The stalemate in Congress over raising the nation’s debt ceiling leaves the federal student-aid programs in limbo, with only days remaining before the August 2 deadline for increasing the country’s borrowing limit. If lawmakers fail to reach agreement by then, the government could default on its debt and become unable to pay out benefits like Pell Grants and student loans.
Congress has been divided over how to raise the debt ceiling for weeks, with Republicans in the House of Representatives insisting that any new borrowing be offset by spending cuts, and Senate Democrats resisting reductions to benefits programs like Medicare and Social Security.

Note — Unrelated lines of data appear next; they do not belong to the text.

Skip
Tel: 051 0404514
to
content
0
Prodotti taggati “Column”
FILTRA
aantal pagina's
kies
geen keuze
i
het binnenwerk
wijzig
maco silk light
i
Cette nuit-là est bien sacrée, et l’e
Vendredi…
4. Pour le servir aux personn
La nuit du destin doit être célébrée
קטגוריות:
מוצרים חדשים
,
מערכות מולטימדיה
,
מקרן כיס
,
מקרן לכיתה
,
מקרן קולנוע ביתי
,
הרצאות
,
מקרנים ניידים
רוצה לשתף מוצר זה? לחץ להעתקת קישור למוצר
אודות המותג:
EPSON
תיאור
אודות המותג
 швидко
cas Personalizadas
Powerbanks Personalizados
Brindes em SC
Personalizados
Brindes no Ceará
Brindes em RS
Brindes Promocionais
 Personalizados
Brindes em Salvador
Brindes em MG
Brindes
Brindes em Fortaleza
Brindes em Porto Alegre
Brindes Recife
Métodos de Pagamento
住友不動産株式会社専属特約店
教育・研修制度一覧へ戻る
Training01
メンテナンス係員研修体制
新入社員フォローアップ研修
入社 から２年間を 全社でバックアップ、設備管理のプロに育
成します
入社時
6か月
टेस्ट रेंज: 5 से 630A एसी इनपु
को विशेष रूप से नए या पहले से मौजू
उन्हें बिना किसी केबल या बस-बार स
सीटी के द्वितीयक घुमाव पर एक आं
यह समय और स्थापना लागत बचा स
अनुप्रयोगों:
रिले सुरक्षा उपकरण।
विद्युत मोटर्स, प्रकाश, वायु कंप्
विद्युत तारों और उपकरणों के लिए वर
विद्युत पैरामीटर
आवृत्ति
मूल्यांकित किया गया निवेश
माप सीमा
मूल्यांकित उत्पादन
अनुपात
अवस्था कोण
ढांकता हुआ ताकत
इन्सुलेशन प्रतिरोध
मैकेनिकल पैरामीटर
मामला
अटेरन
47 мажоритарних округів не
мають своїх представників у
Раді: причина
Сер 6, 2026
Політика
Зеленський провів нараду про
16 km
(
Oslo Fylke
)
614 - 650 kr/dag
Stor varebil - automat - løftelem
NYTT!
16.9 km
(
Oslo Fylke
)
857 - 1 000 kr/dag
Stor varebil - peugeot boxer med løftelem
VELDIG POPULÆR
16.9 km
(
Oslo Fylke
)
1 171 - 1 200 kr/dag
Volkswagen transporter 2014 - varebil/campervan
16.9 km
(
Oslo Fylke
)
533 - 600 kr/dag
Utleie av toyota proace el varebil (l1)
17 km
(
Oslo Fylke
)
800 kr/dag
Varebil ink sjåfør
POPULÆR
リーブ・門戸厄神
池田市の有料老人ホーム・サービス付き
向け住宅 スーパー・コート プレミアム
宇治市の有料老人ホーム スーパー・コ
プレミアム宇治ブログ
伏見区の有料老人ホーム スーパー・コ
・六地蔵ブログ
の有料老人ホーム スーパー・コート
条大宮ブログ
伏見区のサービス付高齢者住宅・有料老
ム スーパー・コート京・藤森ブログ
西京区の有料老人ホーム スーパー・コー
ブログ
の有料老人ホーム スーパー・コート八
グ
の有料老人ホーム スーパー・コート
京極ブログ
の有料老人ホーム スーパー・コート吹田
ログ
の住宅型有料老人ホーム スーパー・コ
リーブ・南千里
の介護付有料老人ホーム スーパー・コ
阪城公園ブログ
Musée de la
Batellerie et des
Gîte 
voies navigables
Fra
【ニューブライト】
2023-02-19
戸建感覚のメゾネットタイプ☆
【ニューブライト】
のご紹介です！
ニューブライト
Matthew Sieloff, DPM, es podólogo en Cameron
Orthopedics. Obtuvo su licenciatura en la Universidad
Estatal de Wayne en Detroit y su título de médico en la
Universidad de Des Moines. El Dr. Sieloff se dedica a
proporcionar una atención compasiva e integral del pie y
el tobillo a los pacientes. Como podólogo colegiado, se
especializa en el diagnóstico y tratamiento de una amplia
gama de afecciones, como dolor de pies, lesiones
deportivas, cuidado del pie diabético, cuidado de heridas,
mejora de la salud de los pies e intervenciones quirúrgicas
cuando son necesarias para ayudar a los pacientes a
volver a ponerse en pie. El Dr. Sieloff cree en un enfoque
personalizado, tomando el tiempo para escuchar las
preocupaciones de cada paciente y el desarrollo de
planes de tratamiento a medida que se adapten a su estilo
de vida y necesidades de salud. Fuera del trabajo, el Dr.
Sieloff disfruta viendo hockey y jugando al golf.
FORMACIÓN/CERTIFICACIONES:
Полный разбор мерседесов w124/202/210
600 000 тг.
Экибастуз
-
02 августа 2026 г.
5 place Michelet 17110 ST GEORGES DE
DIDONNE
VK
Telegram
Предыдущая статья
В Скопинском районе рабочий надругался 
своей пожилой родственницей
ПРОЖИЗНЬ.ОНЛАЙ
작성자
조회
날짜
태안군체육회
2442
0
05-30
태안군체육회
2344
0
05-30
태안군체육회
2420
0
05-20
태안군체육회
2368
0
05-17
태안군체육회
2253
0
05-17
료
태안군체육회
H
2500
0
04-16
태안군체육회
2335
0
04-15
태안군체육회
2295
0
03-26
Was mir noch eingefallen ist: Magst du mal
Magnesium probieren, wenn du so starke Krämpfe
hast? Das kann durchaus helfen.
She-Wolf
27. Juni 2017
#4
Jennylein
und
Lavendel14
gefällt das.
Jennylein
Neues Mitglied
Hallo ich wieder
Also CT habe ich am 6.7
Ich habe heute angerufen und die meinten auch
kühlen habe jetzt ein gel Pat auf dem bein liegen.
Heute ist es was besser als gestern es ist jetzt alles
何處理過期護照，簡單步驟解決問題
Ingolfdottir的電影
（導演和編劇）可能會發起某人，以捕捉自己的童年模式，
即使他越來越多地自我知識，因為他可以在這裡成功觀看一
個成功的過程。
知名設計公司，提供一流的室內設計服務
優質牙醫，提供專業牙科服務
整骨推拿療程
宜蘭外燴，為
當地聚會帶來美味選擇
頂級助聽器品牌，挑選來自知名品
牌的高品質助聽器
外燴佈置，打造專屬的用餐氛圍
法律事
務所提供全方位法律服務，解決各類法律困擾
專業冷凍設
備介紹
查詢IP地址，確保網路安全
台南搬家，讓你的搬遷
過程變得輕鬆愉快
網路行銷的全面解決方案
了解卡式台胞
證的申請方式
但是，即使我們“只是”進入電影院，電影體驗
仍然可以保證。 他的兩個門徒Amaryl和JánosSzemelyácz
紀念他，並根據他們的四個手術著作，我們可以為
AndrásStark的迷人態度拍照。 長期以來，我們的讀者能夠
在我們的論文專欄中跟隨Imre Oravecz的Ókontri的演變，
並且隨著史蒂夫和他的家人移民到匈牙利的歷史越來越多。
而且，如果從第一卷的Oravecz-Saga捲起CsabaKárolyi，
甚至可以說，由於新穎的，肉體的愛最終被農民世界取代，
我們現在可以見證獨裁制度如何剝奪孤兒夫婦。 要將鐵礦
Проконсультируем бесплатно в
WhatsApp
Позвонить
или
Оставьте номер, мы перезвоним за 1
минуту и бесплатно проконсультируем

But the two sides aren’t far apart when it comes to student aid: The bill crafted by the House’s Republican leaders would end the in-school interest subsidy on student loans to graduate students and provide $17-billion for Pell Grants; the Senate’s proposal would also end the interest subsidy for graduate students, and provide $18-billion for Pell Grants. (The House bill would also do away with the interest-rate reduction for on-time loan repayment.)
An expected vote on the House plan was delayed Thursday evening, however, as leaders scurried to win support from fiscal conservatives in their own party who oppose it. Some of that opposition may stem from anger over the bill’s inclusion of supplemental spending for Pell Grants. The Hill, a newspaper covering Congress, reported that the Pell funds angered some conservative House freshmen who believe they were elected to cut spending, not increase it.
Even if the measure had won approval in the House on Thursday, Democrats in the Senate were poised to block it. The Senate majority leader, Harry M. Reid, of Nevada, has said he plans to revise the House bill, pass it, and send it back for another vote.